This post should be read in the line of Tim’s post about Decoupling Components, as it takes for granted some information written there.
During the last week, I’ve been learning/working with some technologies that are related to the decoupling of components we want to accomplish. Specifically, I’ve been working with the Synchronizer component of the event driven architecture Tim described.
Right now, the synchronizer takes the responses from the resources and gets those responses into the occurrence store (MySQL as of today, but not final). But it has more to it: The responses from the resources come typically from DiGIR, TAPIR and BioCASe providers which render their responses into XML format. So how does all this data ends up in the occurrence store? Well, fortunately my colleague Oliver Meyn wrote a very useful library to unmarshall all these XML chunks into nice and simple objects, so on my side I just have to worry about calling all those getter methods. Also, the synchronizer acts as a listener to a message queue , queue that will store all the resource responses that need to be handled. All the queue’s nuts & bolts were worked out by Tim and Federico Méndez. So yes, it has been a nice collaboration from many developers inside the Secretariat and it’s always nice to have this kind of head start from your colleagues :)

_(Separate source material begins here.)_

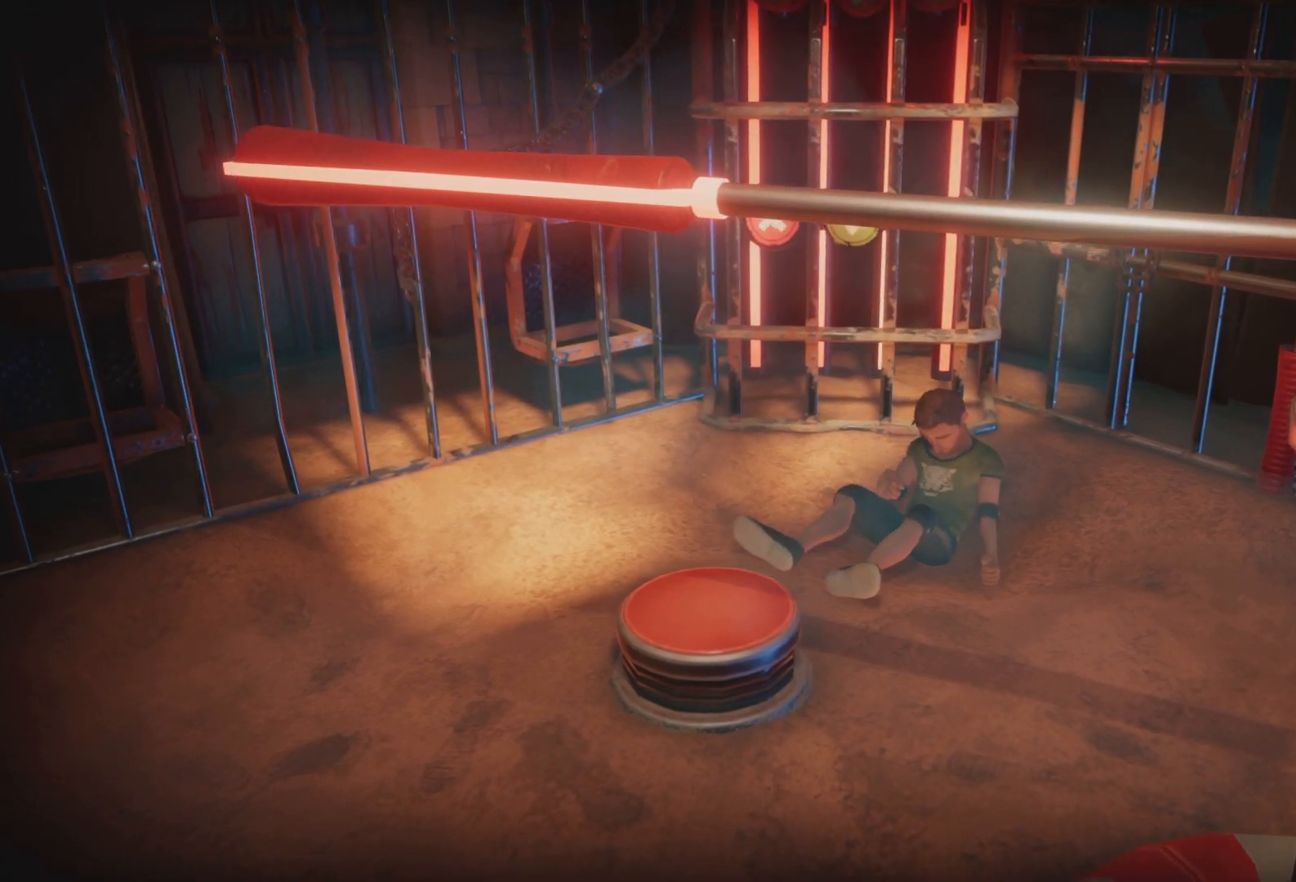
{"buttons": ["A", "B"], "events": []}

So, getting back to my duties, I have to take all these objects and start populating the occurrence target store taking some precautions (e.g.: not inserting duplicated occurrence records, checking that some mandatory fields are not null and other requirements).
For now, it’s in development mode, but I have managed to make some tests and extract some metrics that show current performance and definitely leaves room for improvement. For the tests, first the message queue is loaded with some responses that need to be attended and afterwards I execute the synchronizer which starts populating the occurrence store. All these tests are done on my MacBook Pro, so definetely response times will improve on a better box. So here are the metrics:
- MacBook Pro 2.4 GHz Core2 Duo (4GB Memory)
- Mac OS X 10.5.8 (Leopard)
- Message Queue & MySQL DB reside on different machines, but same intranet.
- Threads: synchronizer spawns 5 threads to attend the queue elements.
- Message queue: loaded with 552 responses (some responses are just empty to emulate a real world scenario).
- Records in total: 70,326 occurrence records in total in all responses
Results Test 1 (without filtering out records):
- Extracting responses from queue
- Inserting into a MySQL DB
- 202022 milliseconds (3 min, 22 secs)
Results Test 2 (filtering out records):
- Extracting from queue
- Filtering out records (duplicates, mandatory fields, etc)
- Inserting into MySQL DB
- over 30 minutes... (big FAIL)
I hope to communicate further improvements later, see you for now.